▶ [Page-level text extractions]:
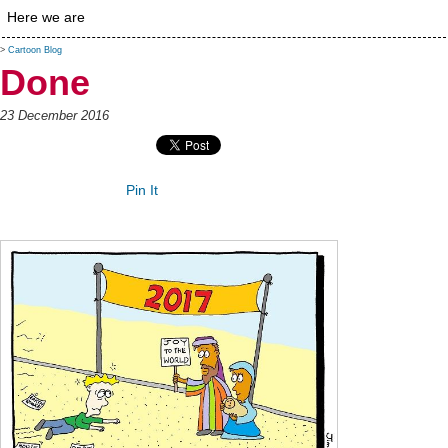
Here we are
>
Cartoon Blog
Done
23 December 2016
Pin It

▶ [What is needed]:
The result should be an exact copy of every entry above, with no pictures included.

▶ [Answer section]:
Here we are
>
Cartoon Blog
Done
23 December 2016
Pin It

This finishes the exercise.